Analisados, sob o ponto de vista militar, esses problemas agrupam-se em três níveis de possíveis ameaças: as oriundas de um poder militar muito superior ao nosso, as que podem advir de poder militar igual ou inferior e, por fim, aquelas decorrentes da situação de vazio de poder governamental. Para fazer face às primeiras, o Exército emprega a Estratégia da Resistência; contra um poder militar igual ou inferior a resposta é dada por meio da estratégia operacional da ofensiva; e, ao vazio de poder, o Exército responde com a Estratégia da Presença, com a qual, tirando proveito de sua capilaridade e de sua estrutura de comando e controle e de logística, procura contribuir para a vivificação e o desenvolvimento.

Contudo, além de não ser sua função precípua, está muito acima de suas possibilidades proporcionar soluções definitivas e estruturais para tão amplo espectro de problemas, se órgãos governamentais, a iniciativa privada e o terceiro setor não participarem intensamente desse processo.

Uma conseqüência natural da presença secular das Forças Armadas na Amazônia e da interação que o convívio diário com a realidade local proporciona aos militares é a de poder testemunhar para a sociedade brasileira a situação vivida pelas populações locais, inclusive pelas comunidades indígenas, que, normalmente, não é percebida pela opinião pública em geral.

Da mesma forma, a longa permanência dos militares na região lhes proporciona a compreensão de que a segurança da Amazônia depende muito mais de ocupação e desenvolvimento do que da ação das Forças Armadas. Vem daí a preocupação com os vácuos de poder decorrentes da criação de extensas e contíguas áreas demarcadas como terras indígenas ou como unidades de conservação ambiental.

É importante ressaltar que as Forças Armadas têm perfeitamente incorporado o reconhecimento da importância de que sejam adotadas medidas urgentes em benefício da preservação ambiental e da proteção das comunidades indígenas, inclusive no que diz respeito à manutenção da identidade cultural daqueles povos.

Há, em conseqüência, entre os militares, o sentimento de que, a par da manutenção da Estratégia da Presença, urge que se que se estruture um projeto para integrar e desenvolver a Amazônia,

Um projeto para a Amazônia

Ao sugerirmos um “Projeto para a Amazônia”, torna-se necessária a consideração de algumas premissas relativas a uma possível metodologia a ser observada em sua formulação.

Em primeiro lugar, que esse projeto seja expresso por meio de uma política, a ser elaborada a partir de amplo debate que envolva todos os atores envolvidos, a fim de que se obtenha a convergência de esforços e o máximo de capacidade de mobilização do potencial nacional. Deve servir de referência geral, balizando estratégias e as ações operacionais decorrentes. O objetivo a ser buscado é o de proporcionar foco e potencializar os efeitos no sentido de oferecer alternativas sócio-econômicas à população que não sejam as de explorar extensivamente a natureza, logrando assim diminuir a pressão sobre o meio ambiente.

- _REGISTROS LISTADOS_

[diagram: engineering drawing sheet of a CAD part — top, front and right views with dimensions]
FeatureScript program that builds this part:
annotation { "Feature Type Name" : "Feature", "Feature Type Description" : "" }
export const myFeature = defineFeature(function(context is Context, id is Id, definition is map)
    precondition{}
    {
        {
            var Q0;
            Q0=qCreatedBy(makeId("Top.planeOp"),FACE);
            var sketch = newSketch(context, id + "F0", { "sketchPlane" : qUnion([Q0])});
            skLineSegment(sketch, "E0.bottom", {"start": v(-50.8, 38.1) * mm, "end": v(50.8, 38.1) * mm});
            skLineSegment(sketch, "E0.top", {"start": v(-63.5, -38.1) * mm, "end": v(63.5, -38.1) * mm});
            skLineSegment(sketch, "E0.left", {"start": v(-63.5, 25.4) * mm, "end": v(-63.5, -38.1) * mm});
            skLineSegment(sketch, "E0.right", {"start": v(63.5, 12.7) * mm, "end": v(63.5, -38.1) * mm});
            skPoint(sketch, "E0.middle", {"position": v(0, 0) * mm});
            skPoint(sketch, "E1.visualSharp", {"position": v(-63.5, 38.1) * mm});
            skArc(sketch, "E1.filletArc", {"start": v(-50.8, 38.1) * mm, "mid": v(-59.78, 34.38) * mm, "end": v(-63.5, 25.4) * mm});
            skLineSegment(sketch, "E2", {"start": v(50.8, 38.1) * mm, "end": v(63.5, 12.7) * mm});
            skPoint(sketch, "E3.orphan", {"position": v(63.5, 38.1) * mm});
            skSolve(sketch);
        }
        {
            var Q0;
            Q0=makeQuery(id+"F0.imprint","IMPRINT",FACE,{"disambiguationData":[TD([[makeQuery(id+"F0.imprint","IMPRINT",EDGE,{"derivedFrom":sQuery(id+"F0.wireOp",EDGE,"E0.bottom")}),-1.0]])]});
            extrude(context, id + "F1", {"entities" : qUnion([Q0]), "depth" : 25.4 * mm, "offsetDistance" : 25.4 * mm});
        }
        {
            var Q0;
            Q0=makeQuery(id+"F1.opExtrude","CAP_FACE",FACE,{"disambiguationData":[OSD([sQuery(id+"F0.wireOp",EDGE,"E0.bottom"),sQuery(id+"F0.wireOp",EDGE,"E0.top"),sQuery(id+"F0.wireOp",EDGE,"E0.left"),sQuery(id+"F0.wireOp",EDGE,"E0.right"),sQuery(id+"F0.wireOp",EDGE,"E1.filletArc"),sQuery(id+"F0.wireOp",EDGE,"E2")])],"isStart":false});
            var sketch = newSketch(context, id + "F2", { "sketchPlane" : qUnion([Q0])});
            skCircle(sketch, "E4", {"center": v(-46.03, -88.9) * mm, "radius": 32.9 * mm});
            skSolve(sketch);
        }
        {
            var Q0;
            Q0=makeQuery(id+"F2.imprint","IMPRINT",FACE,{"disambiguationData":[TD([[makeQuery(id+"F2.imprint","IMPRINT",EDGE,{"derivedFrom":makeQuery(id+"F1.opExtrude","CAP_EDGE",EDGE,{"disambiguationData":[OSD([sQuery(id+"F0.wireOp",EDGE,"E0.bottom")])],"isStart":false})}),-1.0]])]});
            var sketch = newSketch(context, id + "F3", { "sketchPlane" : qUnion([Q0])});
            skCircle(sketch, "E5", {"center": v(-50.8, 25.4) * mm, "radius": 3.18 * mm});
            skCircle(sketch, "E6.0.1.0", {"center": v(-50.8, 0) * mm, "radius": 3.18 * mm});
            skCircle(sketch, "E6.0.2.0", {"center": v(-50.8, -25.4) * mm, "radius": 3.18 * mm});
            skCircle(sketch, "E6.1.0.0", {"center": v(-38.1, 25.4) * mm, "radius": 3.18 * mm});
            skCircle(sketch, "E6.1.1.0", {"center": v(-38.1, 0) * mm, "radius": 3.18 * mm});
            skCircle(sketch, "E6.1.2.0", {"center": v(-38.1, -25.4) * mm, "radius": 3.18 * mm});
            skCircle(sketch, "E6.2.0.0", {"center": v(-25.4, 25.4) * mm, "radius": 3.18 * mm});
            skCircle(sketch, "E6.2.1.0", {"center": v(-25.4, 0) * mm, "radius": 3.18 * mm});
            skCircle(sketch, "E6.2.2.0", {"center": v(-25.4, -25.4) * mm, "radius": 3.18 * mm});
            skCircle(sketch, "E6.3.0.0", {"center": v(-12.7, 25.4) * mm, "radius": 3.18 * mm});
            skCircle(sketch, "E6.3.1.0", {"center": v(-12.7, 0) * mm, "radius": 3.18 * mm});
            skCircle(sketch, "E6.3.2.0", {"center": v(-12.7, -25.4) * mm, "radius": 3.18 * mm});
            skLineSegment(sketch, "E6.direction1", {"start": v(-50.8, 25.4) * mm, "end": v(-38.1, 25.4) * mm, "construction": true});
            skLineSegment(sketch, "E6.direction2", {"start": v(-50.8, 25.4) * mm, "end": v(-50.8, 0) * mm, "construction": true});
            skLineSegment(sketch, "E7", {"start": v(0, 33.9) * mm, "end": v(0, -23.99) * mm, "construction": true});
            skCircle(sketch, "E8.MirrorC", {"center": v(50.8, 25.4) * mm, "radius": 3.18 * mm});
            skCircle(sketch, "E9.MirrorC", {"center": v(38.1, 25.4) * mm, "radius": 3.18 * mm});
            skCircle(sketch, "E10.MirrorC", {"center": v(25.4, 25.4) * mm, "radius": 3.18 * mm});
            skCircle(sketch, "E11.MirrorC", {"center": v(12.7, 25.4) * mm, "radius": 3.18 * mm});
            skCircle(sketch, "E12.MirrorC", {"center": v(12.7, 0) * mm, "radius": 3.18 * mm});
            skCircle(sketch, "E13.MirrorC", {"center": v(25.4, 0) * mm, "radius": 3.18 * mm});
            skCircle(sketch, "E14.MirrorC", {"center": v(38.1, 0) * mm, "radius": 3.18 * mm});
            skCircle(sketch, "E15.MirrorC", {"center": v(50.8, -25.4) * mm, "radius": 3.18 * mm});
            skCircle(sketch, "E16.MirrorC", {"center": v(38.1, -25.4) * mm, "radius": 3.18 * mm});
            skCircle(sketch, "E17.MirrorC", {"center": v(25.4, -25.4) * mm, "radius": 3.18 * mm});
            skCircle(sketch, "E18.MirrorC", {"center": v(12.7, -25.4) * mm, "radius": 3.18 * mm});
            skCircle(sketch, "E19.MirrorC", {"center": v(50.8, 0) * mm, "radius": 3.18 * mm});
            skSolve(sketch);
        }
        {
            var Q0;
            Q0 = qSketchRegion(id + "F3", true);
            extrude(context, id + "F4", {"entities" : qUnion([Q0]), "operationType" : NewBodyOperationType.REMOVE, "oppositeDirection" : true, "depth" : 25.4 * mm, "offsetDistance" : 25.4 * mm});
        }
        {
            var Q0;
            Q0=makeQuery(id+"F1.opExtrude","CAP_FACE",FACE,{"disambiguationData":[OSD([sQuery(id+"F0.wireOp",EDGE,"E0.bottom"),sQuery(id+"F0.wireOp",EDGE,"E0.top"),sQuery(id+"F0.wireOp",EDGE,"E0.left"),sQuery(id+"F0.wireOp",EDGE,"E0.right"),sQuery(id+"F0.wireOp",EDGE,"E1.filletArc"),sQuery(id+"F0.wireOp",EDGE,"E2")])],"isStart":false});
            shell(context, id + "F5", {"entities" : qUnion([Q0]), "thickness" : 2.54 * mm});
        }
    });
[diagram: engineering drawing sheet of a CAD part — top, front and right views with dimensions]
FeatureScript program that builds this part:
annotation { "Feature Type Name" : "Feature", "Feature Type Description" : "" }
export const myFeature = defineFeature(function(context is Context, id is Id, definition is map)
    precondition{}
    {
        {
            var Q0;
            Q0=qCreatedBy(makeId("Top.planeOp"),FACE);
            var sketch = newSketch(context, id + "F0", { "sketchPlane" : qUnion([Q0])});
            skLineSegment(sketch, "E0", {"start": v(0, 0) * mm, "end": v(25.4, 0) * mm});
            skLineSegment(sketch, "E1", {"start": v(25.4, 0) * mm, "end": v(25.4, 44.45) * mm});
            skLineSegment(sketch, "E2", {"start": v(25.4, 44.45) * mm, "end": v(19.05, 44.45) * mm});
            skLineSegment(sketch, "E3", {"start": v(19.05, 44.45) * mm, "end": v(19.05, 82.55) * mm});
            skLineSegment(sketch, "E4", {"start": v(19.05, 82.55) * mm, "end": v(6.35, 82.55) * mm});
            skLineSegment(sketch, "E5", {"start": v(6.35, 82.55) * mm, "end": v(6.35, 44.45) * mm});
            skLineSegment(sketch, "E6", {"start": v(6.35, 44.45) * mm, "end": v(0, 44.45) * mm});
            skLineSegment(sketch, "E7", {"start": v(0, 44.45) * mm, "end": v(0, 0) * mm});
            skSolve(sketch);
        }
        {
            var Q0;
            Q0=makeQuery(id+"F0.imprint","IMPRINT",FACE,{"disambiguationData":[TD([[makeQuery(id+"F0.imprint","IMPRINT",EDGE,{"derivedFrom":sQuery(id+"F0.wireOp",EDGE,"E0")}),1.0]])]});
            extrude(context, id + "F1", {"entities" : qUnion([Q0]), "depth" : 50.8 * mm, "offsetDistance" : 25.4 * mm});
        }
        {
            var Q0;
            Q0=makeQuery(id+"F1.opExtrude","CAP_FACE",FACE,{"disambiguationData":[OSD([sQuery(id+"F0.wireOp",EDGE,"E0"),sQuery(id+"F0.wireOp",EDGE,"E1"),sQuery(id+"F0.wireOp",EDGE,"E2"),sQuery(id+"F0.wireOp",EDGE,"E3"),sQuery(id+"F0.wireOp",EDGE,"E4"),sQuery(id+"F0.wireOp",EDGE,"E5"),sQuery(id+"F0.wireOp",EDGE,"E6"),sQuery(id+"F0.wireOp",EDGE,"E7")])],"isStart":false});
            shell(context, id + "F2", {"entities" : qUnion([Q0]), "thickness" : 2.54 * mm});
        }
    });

- _REQUISITOS DO EXERCÍCIO_
A) Liste as estratégias que, segundo o trecho sobre a Amazônia, o Exército emprega para responder a cada nível de ameaça.
B) Prossiga o texto sobre o projeto para a Amazônia a partir da última frase apresentada.

- _LISTA DE RESPOSTAS_
A)
- Estratégia da Resistência
- Estratégia operacional da ofensiva
- Estratégia da Presença

B)
Em segundo lugar, em razão de a área amazônica possuir dimensões continentais, onde a aparente uniformidade abriga uma enorme diversidade de contextos geográficos, humanos, econômicos e ambientais, é importante que sejam levadas em consideração as condicionantes geopolíticas. Vários estudiosos já se debruçaram sobre o tema e há, em nosso país, uma abundante literatura a respeito da problemática geopolítica da Amazônia.

Dentre as muitas variáveis geopolíticas a serem consideradas, nos parece que duas merecem especial atenção.

A primeira diz respeito à necessidade de se levar em conta a abrangência da Panamazônia, que transcende até mesmo aos limites naturais da bacia fluvial, já que a rigor as Guianas dela não fariam parte. Contudo, em razão de outros fatores geográficos, como posição, forma, fisiografia e vegetação, são consideradas como a ela pertencentes.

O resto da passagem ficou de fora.